Revenue was 53% lower at $43.3 million from $92.1 million last year, due to lower contribution from the property development and property investment segments.
Revenue from the group’s property development segment dropped 62% to $29.8 million, largely due to lower revenue recognition from Jade Residences, Whitehaven, LIV on Wilkie and an absence of revenue recognition from LIV on Sophia following the completion of these projects in 4Q16 and early 2017.
Revenue from the property investment segment was 52% lower at $1.6 million, mainly due to sale of investment property in 59 Goulburn Street in October 2017.
The group’s hotel ownership segment however saw an increase of 7% to $12.0 million during the quarter, mainly due to contribution from newly acquired hotel in Osaka, Japan.
Cost of sales was 57% down at $31.4 million compared to $73.0 million a year ago.
Hence, gross profit for 4Q17 stood at $11.9 million, 41% lower than $20.1 million recorded in 4Q16.
Other operating income increased by 76% to $3.54 million from $2.01 million last year, mainly due to higher fair value gain on investment property recorded for 59 Goulburn Street in 2Q17 and higher realised and unrealised foreign exchange gain, but was partially offset by fair value loss on shop units in Roxy Square recorded in 2Q17.

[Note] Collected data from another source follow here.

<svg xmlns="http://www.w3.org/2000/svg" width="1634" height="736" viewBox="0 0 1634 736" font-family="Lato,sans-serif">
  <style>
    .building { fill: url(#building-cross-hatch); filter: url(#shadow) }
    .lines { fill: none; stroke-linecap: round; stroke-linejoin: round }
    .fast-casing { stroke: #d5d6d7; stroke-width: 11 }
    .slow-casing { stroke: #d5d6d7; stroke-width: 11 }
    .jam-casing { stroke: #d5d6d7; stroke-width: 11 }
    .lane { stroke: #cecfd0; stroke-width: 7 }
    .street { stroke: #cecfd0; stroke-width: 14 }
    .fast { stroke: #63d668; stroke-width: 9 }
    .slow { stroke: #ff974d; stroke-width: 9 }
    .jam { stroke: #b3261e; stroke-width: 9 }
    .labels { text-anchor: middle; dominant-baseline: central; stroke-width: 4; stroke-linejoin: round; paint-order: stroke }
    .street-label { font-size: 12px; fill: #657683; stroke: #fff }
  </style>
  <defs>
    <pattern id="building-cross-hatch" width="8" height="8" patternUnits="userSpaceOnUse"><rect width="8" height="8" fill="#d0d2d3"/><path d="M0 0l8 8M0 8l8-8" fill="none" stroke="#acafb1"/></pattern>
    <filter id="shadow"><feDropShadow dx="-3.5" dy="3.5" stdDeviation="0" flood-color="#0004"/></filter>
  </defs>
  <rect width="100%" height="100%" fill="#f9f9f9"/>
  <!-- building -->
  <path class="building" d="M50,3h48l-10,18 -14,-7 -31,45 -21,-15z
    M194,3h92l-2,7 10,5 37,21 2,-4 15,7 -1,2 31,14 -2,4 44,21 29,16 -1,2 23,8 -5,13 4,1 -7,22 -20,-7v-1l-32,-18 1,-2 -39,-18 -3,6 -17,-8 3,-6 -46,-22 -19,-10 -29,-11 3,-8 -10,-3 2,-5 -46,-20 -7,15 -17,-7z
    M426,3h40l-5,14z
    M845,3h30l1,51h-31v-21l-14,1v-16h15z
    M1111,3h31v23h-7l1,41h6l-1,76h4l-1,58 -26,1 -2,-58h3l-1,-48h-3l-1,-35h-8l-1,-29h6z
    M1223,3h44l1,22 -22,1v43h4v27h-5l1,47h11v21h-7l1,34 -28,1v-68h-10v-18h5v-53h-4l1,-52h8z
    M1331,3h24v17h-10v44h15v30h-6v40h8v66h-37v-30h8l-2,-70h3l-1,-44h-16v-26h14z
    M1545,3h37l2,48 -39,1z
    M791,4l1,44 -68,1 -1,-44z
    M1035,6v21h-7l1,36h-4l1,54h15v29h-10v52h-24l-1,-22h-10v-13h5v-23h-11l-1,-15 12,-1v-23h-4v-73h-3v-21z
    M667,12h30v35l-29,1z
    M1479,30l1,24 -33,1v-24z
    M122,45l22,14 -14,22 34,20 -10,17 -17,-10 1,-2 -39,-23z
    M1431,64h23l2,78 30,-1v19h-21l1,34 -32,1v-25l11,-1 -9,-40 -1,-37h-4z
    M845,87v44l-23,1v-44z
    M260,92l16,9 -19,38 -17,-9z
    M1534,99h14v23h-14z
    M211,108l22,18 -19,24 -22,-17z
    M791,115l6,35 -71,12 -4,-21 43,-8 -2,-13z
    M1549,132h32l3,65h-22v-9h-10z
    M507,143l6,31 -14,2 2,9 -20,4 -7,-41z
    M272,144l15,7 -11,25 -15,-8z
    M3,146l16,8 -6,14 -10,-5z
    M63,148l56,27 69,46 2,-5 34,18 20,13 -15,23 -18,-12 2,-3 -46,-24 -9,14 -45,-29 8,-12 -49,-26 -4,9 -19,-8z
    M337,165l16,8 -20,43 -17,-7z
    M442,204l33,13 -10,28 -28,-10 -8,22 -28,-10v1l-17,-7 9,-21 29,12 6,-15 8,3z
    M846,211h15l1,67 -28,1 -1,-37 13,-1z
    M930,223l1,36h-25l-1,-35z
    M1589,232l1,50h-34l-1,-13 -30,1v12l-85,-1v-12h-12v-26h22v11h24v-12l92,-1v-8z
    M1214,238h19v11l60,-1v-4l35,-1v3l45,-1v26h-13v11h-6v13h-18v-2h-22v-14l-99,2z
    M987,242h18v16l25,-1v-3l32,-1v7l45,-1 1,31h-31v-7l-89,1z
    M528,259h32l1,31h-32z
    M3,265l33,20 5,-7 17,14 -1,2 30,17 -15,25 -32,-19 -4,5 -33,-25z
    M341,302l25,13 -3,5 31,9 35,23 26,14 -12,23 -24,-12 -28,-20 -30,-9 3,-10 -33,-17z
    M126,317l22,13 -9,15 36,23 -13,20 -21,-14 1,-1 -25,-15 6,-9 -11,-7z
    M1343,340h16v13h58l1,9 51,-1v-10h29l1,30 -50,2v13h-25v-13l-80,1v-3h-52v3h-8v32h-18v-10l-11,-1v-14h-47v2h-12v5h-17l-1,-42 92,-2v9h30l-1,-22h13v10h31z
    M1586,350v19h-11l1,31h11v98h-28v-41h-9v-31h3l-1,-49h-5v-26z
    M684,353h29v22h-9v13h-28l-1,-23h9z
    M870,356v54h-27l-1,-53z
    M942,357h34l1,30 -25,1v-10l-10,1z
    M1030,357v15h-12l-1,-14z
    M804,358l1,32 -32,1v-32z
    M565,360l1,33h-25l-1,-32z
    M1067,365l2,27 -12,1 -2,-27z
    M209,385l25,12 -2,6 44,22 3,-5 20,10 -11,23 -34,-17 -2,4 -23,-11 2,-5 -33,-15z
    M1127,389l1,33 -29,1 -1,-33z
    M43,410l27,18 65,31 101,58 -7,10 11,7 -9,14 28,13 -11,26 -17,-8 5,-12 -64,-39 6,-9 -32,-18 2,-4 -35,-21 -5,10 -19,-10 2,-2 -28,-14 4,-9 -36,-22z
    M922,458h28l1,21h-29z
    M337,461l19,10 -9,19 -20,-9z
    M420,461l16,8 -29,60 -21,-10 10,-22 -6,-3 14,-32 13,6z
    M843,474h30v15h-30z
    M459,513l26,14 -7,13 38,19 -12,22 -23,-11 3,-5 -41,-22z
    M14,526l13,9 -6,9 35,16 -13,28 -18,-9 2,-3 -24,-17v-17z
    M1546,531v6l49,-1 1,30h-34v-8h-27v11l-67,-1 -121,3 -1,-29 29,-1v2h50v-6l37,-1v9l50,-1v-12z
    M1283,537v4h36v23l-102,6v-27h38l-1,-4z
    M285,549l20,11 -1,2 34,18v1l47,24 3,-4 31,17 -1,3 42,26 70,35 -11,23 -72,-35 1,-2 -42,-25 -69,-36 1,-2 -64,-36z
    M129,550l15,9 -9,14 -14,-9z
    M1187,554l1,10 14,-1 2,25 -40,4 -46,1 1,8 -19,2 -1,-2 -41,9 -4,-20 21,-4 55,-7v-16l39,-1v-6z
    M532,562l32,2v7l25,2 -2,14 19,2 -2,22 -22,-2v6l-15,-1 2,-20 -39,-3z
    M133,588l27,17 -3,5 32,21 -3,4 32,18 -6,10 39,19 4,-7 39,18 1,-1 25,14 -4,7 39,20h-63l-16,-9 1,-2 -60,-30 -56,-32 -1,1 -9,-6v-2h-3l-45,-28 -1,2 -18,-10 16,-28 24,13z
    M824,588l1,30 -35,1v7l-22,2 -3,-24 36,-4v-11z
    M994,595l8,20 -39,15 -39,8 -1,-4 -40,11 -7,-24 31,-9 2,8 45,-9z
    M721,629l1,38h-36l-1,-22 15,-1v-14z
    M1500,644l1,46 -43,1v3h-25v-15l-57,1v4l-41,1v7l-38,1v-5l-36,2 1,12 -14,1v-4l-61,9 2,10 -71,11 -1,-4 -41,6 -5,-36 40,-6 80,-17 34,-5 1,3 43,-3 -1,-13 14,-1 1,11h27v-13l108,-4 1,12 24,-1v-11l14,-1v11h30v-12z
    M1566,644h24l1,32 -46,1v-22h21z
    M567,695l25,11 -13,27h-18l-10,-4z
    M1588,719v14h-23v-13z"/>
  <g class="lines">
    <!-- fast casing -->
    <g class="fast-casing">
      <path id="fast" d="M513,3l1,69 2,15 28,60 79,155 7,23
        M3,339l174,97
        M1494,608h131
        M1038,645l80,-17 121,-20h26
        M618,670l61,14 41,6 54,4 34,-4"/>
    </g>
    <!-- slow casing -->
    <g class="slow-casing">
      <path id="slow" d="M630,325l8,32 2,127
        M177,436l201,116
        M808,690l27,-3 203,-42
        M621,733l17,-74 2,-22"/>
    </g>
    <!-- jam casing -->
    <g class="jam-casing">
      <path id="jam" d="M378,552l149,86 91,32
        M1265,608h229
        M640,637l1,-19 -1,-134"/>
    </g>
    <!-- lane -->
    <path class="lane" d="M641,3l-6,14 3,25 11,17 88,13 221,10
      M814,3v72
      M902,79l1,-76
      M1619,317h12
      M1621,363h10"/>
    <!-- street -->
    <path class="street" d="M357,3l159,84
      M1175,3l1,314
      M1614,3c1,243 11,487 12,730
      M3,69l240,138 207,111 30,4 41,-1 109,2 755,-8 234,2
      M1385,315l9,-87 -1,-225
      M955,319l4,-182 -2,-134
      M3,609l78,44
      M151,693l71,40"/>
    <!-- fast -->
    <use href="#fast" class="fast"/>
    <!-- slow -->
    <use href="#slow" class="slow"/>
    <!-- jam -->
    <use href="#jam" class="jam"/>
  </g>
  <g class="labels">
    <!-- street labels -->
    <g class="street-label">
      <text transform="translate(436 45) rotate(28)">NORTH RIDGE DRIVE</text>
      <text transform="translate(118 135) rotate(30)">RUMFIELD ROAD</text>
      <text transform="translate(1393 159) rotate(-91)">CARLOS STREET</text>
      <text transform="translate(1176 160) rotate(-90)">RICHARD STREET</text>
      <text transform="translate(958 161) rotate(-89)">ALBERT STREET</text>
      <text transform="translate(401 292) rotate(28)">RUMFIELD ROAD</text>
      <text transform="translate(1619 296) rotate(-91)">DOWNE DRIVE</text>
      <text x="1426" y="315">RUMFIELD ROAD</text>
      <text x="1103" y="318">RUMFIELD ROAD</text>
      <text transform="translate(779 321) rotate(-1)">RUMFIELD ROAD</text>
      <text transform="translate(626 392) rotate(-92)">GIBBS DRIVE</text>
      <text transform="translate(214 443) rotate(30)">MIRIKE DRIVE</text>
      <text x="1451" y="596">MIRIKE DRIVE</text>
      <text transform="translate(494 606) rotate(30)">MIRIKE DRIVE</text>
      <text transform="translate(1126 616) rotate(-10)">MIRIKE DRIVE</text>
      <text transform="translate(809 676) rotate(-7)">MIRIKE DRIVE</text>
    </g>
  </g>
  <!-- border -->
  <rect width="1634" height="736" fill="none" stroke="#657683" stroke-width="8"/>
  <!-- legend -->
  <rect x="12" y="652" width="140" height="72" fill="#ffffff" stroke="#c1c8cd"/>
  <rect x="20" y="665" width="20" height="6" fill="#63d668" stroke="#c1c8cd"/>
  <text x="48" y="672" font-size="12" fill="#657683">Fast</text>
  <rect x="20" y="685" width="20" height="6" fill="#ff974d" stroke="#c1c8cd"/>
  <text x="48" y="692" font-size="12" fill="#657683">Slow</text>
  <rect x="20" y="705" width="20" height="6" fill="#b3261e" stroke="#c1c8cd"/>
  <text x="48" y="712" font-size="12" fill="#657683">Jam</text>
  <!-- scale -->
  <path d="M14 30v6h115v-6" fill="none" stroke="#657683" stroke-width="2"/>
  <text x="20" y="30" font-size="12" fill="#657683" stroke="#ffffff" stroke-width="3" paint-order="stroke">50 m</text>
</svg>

Distribution and selling expenses were 66% higher at $1.59 million, compared to $0.95 million a year ago, mainly due to construction of showflats for The Navian and the group’s upcoming project at Grange Road, as well as selling expense incurred for sale of completed units in Sunnyvale.
Share of results of associates was 36% lower at $5.22 million from $8.13 million in the previous year, mainly due to lower revenue recognition from Eon Shenton.
The group has proposed a final cash dividend of 0.771 cents per share, which will be paid out on April 27.
Teo Hong Lim, executive chairman and CEO of Roxy-Pacific says, “Over the last couple of years, we’ve progressively accumulated predominantly freehold sites at attractive prices amidst the property downturn. Now that prices and sales volumes are picking up, we are well positioned to ride on this turnaround with six property launches planned for this year. We’ll continue to prudently strengthen our land bank while focusing on execution to ensure sustainable long-term growth.”
Shares in Roxy-Pacific closed 1 cent higher at 56 cents on Tuesday.